Functional, yes - it's gets us the swabs we need - but not much finesse.

Days 276 to 278 - Wed Aug 5 to Fri Aug 7 - The Trans-Mangolian Railway: Beijing to Ulan Ude

We arrive at the train station at around 6:45 am for train K3 from Beijing to Ulan Ude via Mongolia.


Our cabin is small and cozy with 4 beds, a fan and a table. There's enough room in the cabin to stand up, turn around, play the guitar and stretch. The first day, we receive two meal vouchers each. When we arrive at the restaurant wagon to use our lunch vouchers, we are served a a simple lunch of rice, fried celery and mystery-meatballs. We try to identify the meat.

"Canned flakes of ham?" says Pierre.

We share a table with a young couple from Luxembourg who are part of a larger party of Luxembourgers on their way to Ulan Battar for a colleagues' wedding. We run into the couple again several times, once at dinner ("Mystery meatballs again") and once again at the China-Mongolia border crossing at around 8:30 pm. Everyone is ushered off the train while it's taken into the shop to undergo a few adjustments to be compatible with Russian and Mongolian train tracks. The Luxembourgers and the rest of the wedding attendees invite us over to their part of the platform to take part in their trainside vodka party. Pierre plays a bit of guitar while we visit and wait to be let back on the train. We're let back on around 1:30 am.

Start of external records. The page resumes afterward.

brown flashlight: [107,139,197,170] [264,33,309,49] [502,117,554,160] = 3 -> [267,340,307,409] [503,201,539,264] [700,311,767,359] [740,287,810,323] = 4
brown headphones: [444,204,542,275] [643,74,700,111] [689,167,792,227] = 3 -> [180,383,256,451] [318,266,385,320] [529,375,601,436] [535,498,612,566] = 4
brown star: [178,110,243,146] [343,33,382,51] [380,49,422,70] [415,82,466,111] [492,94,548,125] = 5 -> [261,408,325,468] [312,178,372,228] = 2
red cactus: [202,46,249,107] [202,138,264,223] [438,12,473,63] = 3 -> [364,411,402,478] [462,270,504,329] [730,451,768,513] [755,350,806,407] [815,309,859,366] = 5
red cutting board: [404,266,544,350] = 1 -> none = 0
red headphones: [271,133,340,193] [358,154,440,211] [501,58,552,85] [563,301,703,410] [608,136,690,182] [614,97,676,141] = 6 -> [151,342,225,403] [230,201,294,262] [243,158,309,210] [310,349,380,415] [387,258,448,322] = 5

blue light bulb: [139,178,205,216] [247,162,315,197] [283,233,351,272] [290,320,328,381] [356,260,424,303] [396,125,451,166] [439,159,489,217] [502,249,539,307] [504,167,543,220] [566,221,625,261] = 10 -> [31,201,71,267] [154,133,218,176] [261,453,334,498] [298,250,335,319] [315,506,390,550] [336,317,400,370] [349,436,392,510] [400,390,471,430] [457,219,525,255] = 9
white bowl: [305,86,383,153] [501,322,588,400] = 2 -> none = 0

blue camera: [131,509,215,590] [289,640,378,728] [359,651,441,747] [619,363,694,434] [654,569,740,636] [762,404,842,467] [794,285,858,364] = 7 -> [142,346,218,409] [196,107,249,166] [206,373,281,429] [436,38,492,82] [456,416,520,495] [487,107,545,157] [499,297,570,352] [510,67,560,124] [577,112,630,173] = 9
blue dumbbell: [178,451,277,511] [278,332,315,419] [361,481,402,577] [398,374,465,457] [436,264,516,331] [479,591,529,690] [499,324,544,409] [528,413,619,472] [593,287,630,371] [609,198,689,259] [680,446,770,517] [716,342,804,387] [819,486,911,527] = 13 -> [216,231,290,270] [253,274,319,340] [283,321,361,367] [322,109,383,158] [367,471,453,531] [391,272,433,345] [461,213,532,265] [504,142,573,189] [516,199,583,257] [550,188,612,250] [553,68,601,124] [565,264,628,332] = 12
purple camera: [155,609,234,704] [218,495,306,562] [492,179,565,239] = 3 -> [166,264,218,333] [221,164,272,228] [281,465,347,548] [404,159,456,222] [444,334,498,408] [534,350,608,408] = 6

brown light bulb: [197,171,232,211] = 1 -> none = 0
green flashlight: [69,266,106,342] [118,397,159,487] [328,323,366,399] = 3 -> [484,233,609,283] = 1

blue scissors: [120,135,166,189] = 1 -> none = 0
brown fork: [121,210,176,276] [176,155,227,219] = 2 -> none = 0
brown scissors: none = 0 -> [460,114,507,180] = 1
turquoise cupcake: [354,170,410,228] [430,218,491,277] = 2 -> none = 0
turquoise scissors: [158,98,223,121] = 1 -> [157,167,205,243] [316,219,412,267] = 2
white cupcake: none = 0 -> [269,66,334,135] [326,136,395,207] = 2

Pierre and I sleep soundly and have a breakfast of instant oatmeal and fruit in our cabin (no meal vouchers for the Mongolian leg of the journey). The countryside has changed drastically since the previous night, and we are already past the Gobi desert and into the wide, green, rolling Mongolian steppes. The train rolls through small towns and settlements, past groups of children and adults riding across the plain on horseback or motorcycle, past muddy fenced yards that surround either simple wood houses or the white circular shapes of low, cloth-covered traditional gers.


At every stop of the train, Pierre and I wait for another passenger to come and occupy the upper bunks of our cabin, but eventually we realize that we may have the cabin to ourselves for our whole trip. It's a comfortable way to travel, and though I've never travelled much on trains, the experience feels nostalgic. It reminds me of travelling in the back of an old camper while driving across Canada.

We close our cabin door and fix most of our meals in the cabin - simple snacks of fruit, cups of soup and peanut butter sandwiches. At the end of Day 227 we break down and head to the food cart. We are surprised that the run-down comfort of the Chinese restaurant wagon has been swapped for a gorgeous Mongolia restaurant wagon. The walls, tables and doors are all carved from a warm, golden wood and there are traditional weapons (bow and arrow), saddles and clothing hanging on the walls. We have a quick meal of Mongolian noodle soup, fried roast beef and fries, and then disappear back into our cabin to enjoy the sunset.

Crossing the Mongolian-Russian border is a long tedious process that starts just after sunset at around 8:30 pm, with border guards collecting our passports and visas. This is followed by customs forms (filled out in duplicate), more passport checks and several hours of waiting. When we finally get our passports back at 2:00 am, we're finally allowed off the train to use the bathroom. (The train bathrooms are locked during any stop.) We brush our teeth, wash our faces, go back to the wagon to sleep and barely notice when the train finally starts moving again a few hours later.